═══ Recorded data ═══

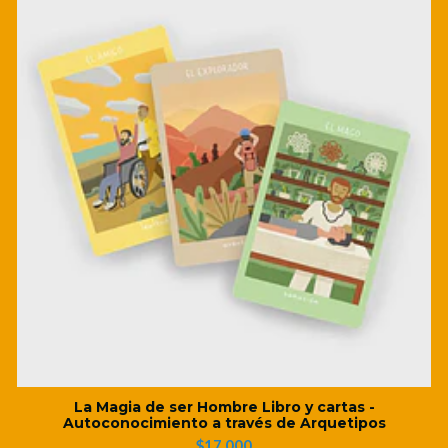
La Magia de ser Hombre Libro y cartas -
Autoconocimiento a través de Arquetipos
$17.000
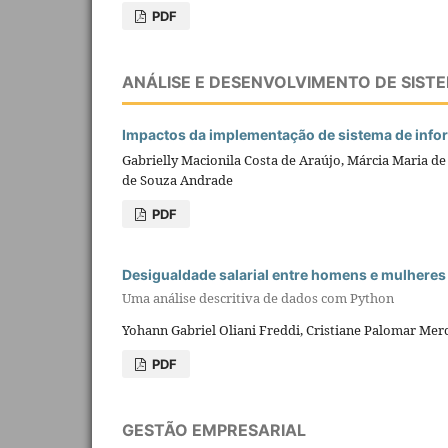
PDF
ANÁLISE E DESENVOLVIMENTO DE SIST
Impactos da implementação de sistema de info
Gabrielly Macionila Costa de Araújo, Márcia Maria de
de Souza Andrade
PDF
Desigualdade salarial entre homens e mulheres
Uma análise descritiva de dados com Python
Yohann Gabriel Oliani Freddi, Cristiane Palomar Me
PDF
GESTÃO EMPRESARIAL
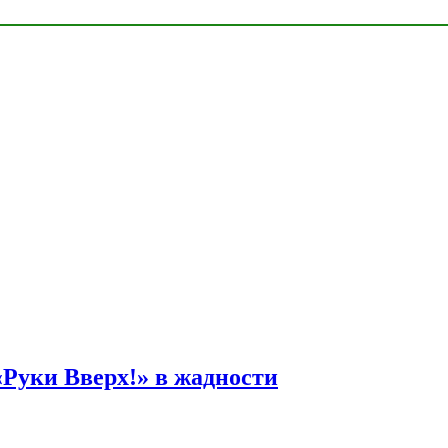
Руки Вверх!» в жадности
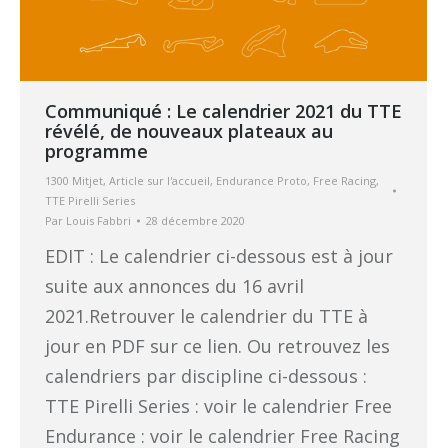
Communiqué : Le calendrier 2021 du TTE
révélé, de nouveaux plateaux au
programme
1300 Mitjet
,
Article sur l'accueil
,
Endurance Proto
,
Free Racing
,
TTE Pirelli Series
Par
Louis Fabbri
28 décembre 2020
EDIT : Le calendrier ci-dessous est à jour
suite aux annonces du 16 avril
2021.Retrouver le calendrier du TTE à
jour en PDF sur ce lien. Ou retrouvez les
calendriers par discipline ci-dessous :
TTE Pirelli Series : voir le calendrier Free
Endurance : voir le calendrier Free Racing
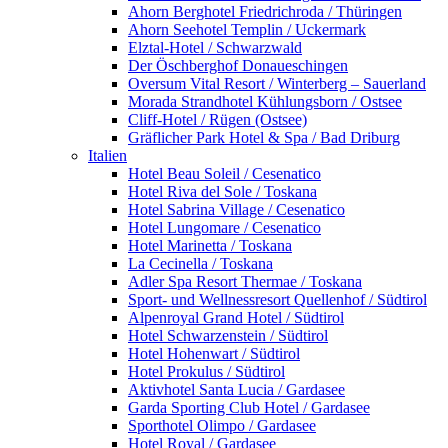
Ahorn Berghotel Friedrichroda / Thüringen
Ahorn Seehotel Templin / Uckermark
Elztal-Hotel / Schwarzwald
Der Öschberghof Donaueschingen
Oversum Vital Resort / Winterberg – Sauerland
Morada Strandhotel Kühlungsborn / Ostsee
Cliff-Hotel / Rügen (Ostsee)
Gräflicher Park Hotel & Spa / Bad Driburg
Italien
Hotel Beau Soleil / Cesenatico
Hotel Riva del Sole / Toskana
Hotel Sabrina Village / Cesenatico
Hotel Lungomare / Cesenatico
Hotel Marinetta / Toskana
La Cecinella / Toskana
Adler Spa Resort Thermae / Toskana
Sport- und Wellnessresort Quellenhof / Südtirol
Alpenroyal Grand Hotel / Südtirol
Hotel Schwarzenstein / Südtirol
Hotel Hohenwart / Südtirol
Hotel Prokulus / Südtirol
Aktivhotel Santa Lucia / Gardasee
Garda Sporting Club Hotel / Gardasee
Sporthotel Olimpo / Gardasee
Hotel Royal / Gardasee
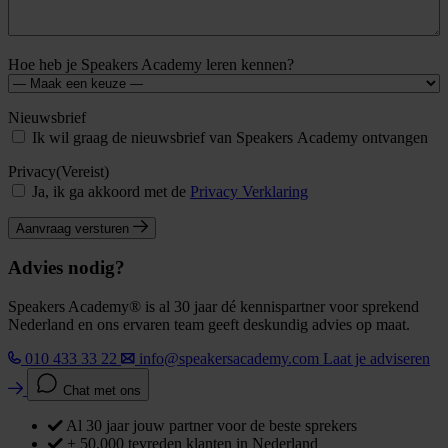
Hoe heb je Speakers Academy leren kennen?
Nieuwsbrief
Ik wil graag de nieuwsbrief van Speakers Academy ontvangen
Privacy
(Vereist)
Ja, ik ga akkoord met de
Privacy Verklaring
Aanvraag versturen
Advies nodig?
Speakers Academy® is al 30 jaar dé kennispartner voor sprekend
Nederland en ons ervaren team geeft deskundig advies op maat.
010 433 33 22
info@speakersacademy.com
Laat je adviseren
Chat met ons
Al 30 jaar jouw partner voor de beste sprekers
+ 50.000 tevreden klanten in Nederland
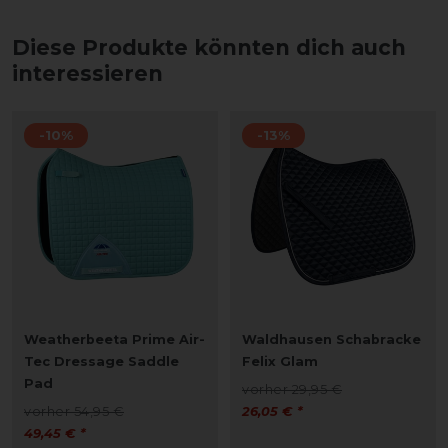
Diese Produkte könnten dich auch
interessieren
-10%
-13%
Weatherbeeta Prime Air-
Waldhausen Schabracke
Tec Dressage Saddle
Felix Glam
Pad
vorher 29,95 €
vorher 54,95 €
26,05 € *
49,45 € *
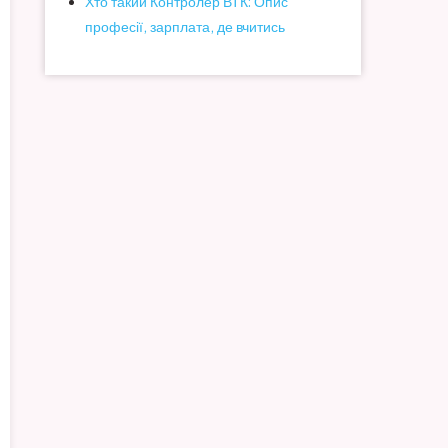
Хто такий Контролер ВТК: Опис
професії, зарплата, де вчитись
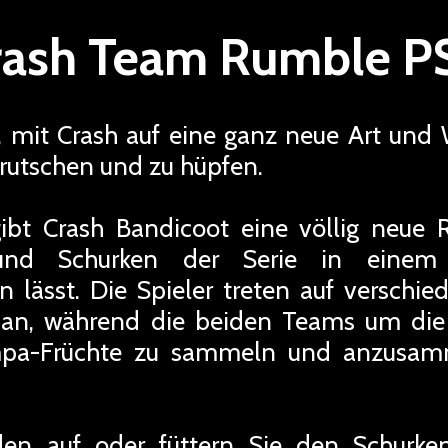
rash Team Rumble P
r, mit Crash auf eine ganz neue Art und 
u rutschen und zu hüpfen.
bt Crash Bandicoot eine völlig neue R
und Schurken der Serie in einem
 lässt. Die Spieler treten auf verschi
 an, während die beiden Teams um die
pa-Früchte zu sammeln und anzusam
en auf oder füttern Sie den Schurke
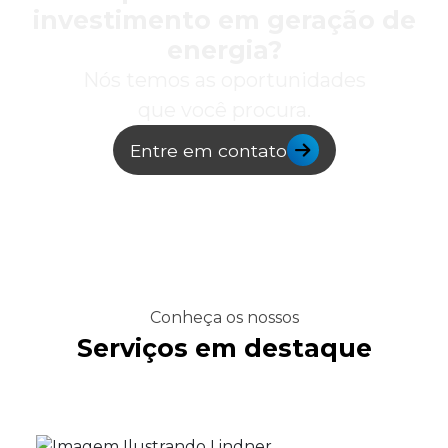
investimento em geração de
energia?
Nós temos as oportunidades
que você procura.
Entre em contato
Conheça os nossos
Serviços em destaque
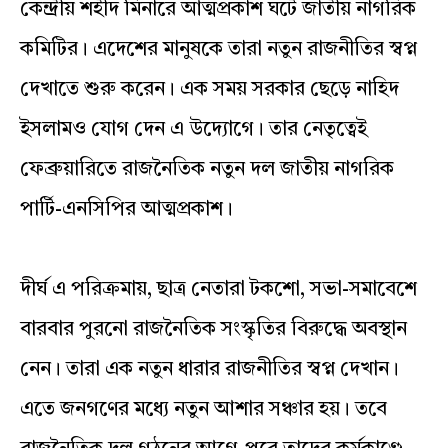
কেন্দ্রীয় শহীদ মিনারে আত্মপ্রকাশ ঘটে জাতীয় নাগরিক
কমিটির। এদেশের মানুষকে তারা নতুন রাজনীতির স্বপ্ন
দেখাতে শুরু করেন। এক সময় সরকার ছেড়ে নাহিদ
ইসলামও যোগ দেন এ উদ্যোগে। তার নেতৃত্বেই
ফেব্রুয়ারিতে রাজনৈতিক নতুন দল জাতীয় নাগরিক
পার্টি-এনসিপির আত্মপ্রকাশ।
দীর্ঘ এ পরিক্রমায়, ছাত্র নেতারা টকশো, সভা-সমাবেশে
বারবার পুরনো রাজনৈতিক সংস্কৃতির বিরুদ্ধে অবস্থান
নেন। তারা এক নতুন ধারার রাজনীতির স্বপ্ন দেখান।
এতে জনগণের মধ্যে নতুন আশার সঞ্চার হয়। তবে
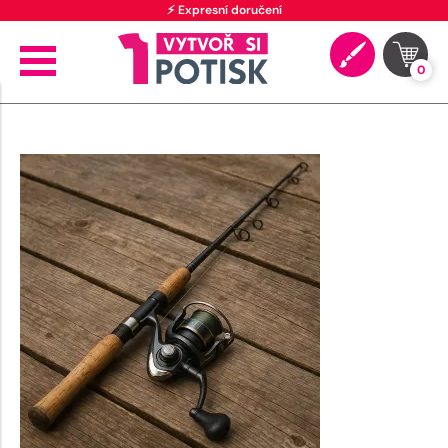
⚡ Expresní doručení
0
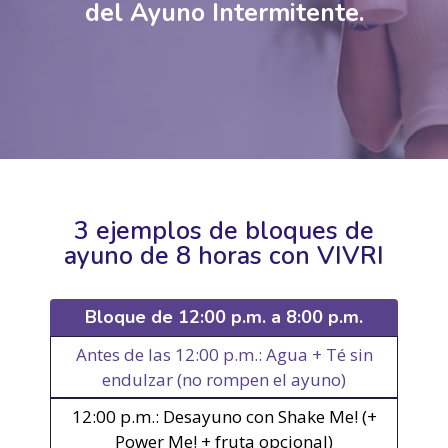
del Ayuno Intermitente.
3 ejemplos de bloques de
ayuno de 8 horas con VIVRI
Bloque de 12:00 p.m. a 8:00 p.m.
Antes de las 12:00 p.m.: Agua + Té sin
endulzar (no rompen el ayuno)
12:00 p.m.: Desayuno con Shake Me! (+
Power Me! + fruta opcional)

═══

**What the task asks**
Without the pictures, copy all of the entries exactly as they appear.

**Finished exercise**
La Magia de ser Hombre Libro y cartas -
Autoconocimiento a través de Arquetipos
$17.000
PDF
ANÁLISE E DESENVOLVIMENTO DE SIST
Impactos da implementação de sistema de info
Gabrielly Macionila Costa de Araújo, Márcia Maria de
de Souza Andrade
PDF
Desigualdade salarial entre homens e mulheres
Uma análise descritiva de dados com Python
Yohann Gabriel Oliani Freddi, Cristiane Palomar Me
PDF
GESTÃO EMPRESARIAL
Руки Вверх!» в жадности
Communiqué : Le calendrier 2021 du TTE
révélé, de nouveaux plateaux au
programme
1300 Mitjet
,
Article sur l'accueil
,
Endurance Proto
,
Free Racing
,
TTE Pirelli Series
Par
Louis Fabbri
28 décembre 2020
EDIT : Le calendrier ci-dessous est à jour
suite aux annonces du 16 avril
2021.Retrouver le calendrier du TTE à
jour en PDF sur ce lien. Ou retrouvez les
calendriers par discipline ci-dessous :
TTE Pirelli Series : voir le calendrier Free
Endurance : voir le calendrier Free Racing
Ahorn Berghotel Friedrichroda / Thüringen
Ahorn Seehotel Templin / Uckermark
Elztal-Hotel / Schwarzwald
Der Öschberghof Donaueschingen
Oversum Vital Resort / Winterberg – Sauerland
Morada Strandhotel Kühlungsborn / Ostsee
Cliff-Hotel / Rügen (Ostsee)
Gräflicher Park Hotel & Spa / Bad Driburg
Italien
Hotel Beau Soleil / Cesenatico
Hotel Riva del Sole / Toskana
Hotel Sabrina Village / Cesenatico
Hotel Lungomare / Cesenatico
Hotel Marinetta / Toskana
La Cecinella / Toskana
Adler Spa Resort Thermae / Toskana
Sport- und Wellnessresort Quellenhof / Südtirol
Alpenroyal Grand Hotel / Südtirol
Hotel Schwarzenstein / Südtirol
Hotel Hohenwart / Südtirol
Hotel Prokulus / Südtirol
Aktivhotel Santa Lucia / Gardasee
Garda Sporting Club Hotel / Gardasee
Sporthotel Olimpo / Gardasee
Hotel Royal / Gardasee
Hoe heb je Speakers Academy leren kennen?
Nieuwsbrief
Ik wil graag de nieuwsbrief van Speakers Academy ontvangen
Privacy
(Vereist)
Ja, ik ga akkoord met de
Privacy Verklaring
Aanvraag versturen
Advies nodig?
Speakers Academy® is al 30 jaar dé kennispartner voor sprekend
Nederland en ons ervaren team geeft deskundig advies op maat.
010 433 33 22
info@speakersacademy.com
Laat je adviseren
Chat met ons
Al 30 jaar jouw partner voor de beste sprekers
+ 50.000 tevreden klanten in Nederland
Diese Produkte könnten dich auch
interessieren
-10%
-13%
Weatherbeeta Prime Air-
Waldhausen Schabracke
Tec Dressage Saddle
Felix Glam
Pad
vorher 29,95 €
vorher 54,95 €
26,05 € *
49,45 € *
Хто такий Контролер ВТК: Опис
професії, зарплата, де вчитись
rash Team Rumble P
r, mit Crash auf eine ganz neue Art und 
u rutschen und zu hüpfen.
bt Crash Bandicoot eine völlig neue R
und Schurken der Serie in einem
 lässt. Die Spieler treten auf verschi
 an, während die beiden Teams um die
pa-Früchte zu sammeln und anzusam
en auf oder füttern Sie den Schurke
investimento em geração de
energia?
Nós temos as oportunidades
que você procura.
Entre em contato
Conheça os nossos
Serviços em destaque
কেন্দ্রীয় শহীদ মিনারে আত্মপ্রকাশ ঘটে জাতীয় নাগরিক
কমিটির। এদেশের মানুষকে তারা নতুন রাজনীতির স্বপ্ন
দেখাতে শুরু করেন। এক সময় সরকার ছেড়ে নাহিদ
ইসলামও যোগ দেন এ উদ্যোগে। তার নেতৃত্বেই
ফেব্রুয়ারিতে রাজনৈতিক নতুন দল জাতীয় নাগরিক
পার্টি-এনসিপির আত্মপ্রকাশ।
দীর্ঘ এ পরিক্রমায়, ছাত্র নেতারা টকশো, সভা-সমাবেশে
বারবার পুরনো রাজনৈতিক সংস্কৃতির বিরুদ্ধে অবস্থান
নেন। তারা এক নতুন ধারার রাজনীতির স্বপ্ন দেখান।
এতে জনগণের মধ্যে নতুন আশার সঞ্চার হয়। তবে
⚡ Expresní doručení
0
del Ayuno Intermitente.
3 ejemplos de bloques de
ayuno de 8 horas con VIVRI
Bloque de 12:00 p.m. a 8:00 p.m.
Antes de las 12:00 p.m.: Agua + Té sin
endulzar (no rompen el ayuno)
12:00 p.m.: Desayuno con Shake Me! (+
Power Me! + fruta opcional)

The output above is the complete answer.